--- Action item ---
Search the data below for the word "shows" and report how many lines contain it, with no added words.

Data records:
================

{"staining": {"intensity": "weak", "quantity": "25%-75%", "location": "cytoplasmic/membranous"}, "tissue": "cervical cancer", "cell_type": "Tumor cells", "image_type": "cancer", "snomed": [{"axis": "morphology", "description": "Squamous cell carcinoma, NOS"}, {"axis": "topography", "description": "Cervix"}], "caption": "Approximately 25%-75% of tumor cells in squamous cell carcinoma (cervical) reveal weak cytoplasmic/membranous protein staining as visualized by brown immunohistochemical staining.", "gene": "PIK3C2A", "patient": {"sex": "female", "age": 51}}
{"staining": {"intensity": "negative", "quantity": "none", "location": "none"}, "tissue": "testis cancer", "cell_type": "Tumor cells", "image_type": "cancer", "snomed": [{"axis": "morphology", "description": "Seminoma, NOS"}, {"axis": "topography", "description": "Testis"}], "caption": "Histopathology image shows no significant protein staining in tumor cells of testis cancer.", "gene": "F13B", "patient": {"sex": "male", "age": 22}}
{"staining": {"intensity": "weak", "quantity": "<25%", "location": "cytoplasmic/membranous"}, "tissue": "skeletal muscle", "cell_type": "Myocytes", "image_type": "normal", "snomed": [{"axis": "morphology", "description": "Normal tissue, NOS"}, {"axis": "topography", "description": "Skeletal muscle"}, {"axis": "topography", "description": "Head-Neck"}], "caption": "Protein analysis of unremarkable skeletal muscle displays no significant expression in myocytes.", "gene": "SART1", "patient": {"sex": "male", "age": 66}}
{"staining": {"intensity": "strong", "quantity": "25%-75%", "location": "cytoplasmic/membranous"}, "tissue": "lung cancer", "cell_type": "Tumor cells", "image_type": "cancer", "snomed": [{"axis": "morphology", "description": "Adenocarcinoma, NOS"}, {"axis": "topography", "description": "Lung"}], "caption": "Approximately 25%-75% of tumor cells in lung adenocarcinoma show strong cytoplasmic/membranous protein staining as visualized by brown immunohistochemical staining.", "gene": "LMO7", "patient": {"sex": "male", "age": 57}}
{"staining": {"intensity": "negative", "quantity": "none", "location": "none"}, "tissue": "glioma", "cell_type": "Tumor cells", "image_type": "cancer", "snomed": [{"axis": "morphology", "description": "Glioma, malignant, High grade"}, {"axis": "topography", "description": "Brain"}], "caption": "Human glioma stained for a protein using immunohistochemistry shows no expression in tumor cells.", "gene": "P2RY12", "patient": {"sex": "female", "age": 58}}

================

--- Response box ---
2